Rajoy gets no concessions on Gibraltar

London refuses to discuss the Rock's future without appeal to its inhabitants

David Cameron and Mariano Rajoy at 10 Downing Street this week.
David Cameron and Mariano Rajoy at 10 Downing Street this week.PETER MACDIARMID (GETTY IMAGES)

Neither the threats accompanying Argentina's claim to the Falklands, nor the cordial approach of an EU partner and ally such as Spain in its claim to Gibraltar, seem to have the least effect on London's stony refusal to negotiate on the future of its last colonies. In spite of the ideological affinity that both men emphasized in their first personal encounter on Tuesday, Spanish Prime Minister Mariano Rajoy did not manage to extract the tiniest concession from his British counterpart, David Cameron.

In their media appearance after a lunch at No. 10 Downing Street, the two leaders admitted they had different positions on the contentious issue, their only agreement being that their respective foreign ministers, William Hague and José Manuel García-Margallo, would go on discussing it.

Cameron, however, left no room for hope. After emphasizing that his position "has not changed," he insisted that it was the people of Gibraltar who "must decide on their future."

"We are not going to negotiate about Gibraltar without bringing in the Gibraltarians. That has to be understood," he added.
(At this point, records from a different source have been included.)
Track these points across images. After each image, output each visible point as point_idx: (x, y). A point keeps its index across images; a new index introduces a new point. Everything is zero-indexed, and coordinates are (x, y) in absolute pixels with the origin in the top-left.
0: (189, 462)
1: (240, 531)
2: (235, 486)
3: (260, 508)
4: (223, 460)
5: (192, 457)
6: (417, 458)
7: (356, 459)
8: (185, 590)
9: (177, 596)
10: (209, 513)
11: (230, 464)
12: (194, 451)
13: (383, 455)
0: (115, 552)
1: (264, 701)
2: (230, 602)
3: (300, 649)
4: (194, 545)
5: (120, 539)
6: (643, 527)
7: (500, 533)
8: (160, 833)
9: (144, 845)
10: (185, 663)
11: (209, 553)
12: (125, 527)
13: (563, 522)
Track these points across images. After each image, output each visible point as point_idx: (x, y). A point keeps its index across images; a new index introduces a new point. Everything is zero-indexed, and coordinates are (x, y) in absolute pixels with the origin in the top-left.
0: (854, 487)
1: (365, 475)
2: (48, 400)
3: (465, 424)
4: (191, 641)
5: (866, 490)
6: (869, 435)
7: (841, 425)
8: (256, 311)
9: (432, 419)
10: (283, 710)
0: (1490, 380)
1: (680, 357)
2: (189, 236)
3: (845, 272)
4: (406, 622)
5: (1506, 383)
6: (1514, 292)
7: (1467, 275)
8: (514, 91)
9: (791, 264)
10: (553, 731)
Though Rajoy was laconic in his public appearance, sources in the prime minister's office explained he had endeavored to put his host in Madrid's position. To wit: that there are two separate planes of dialogue, one concerning sovereignty, reserved to Spain and the United Kingdom; and another concerning cross-border cooperation, in which the two countries' authorities need to participate along with the representatives of the Rock and of the district on the Spanish side. But neither on the first, which concerns the nucleus of the conflict, nor on the second, of local character, was any compromise reached.

What Cameron and Rajoy did agree on was that the letter they have addressed to the presidents of the European Commission and the European Council, which has also been signed by 10 other European leaders - but not French President Nicolas Sarkozy nor German Chancellor Angela Merkel - "is not a front of anyone against anyone" and is open to new signatories.

The letter underlines the need to accompany austerity measures with others that will stimulate growth. However, it does not suggest softening the fiscal adjustment, but rather calls for an advance in deregulation and liberalization both at the national level (with labor-law reforms, such as the one just enacted in Spain), at the European level (creating a real single market in sectors such as digital media, energy and services), and at the global level (with free trade agreements between the EU and the emerging countries).

Cameron, as favorable to the single market as he is allergic to political union, showed pleasure at the Spanish leader's support for the letter, which moreover breaks with the image of isolation created last December by the British prime minister's dissociation from the fiscal pact subscribed to by the majority of EU countries.

Both leaders looked at the situation of the euro zone after the 11th-hour agreement reached early on Monday on a second bailout plan for Greece, but Cameron made it clear that his country had no plans to abandon the pound, pointing to the advantages involved in this position: among others, the benefits of a monetary policy more flexible than that of the European Central Bank.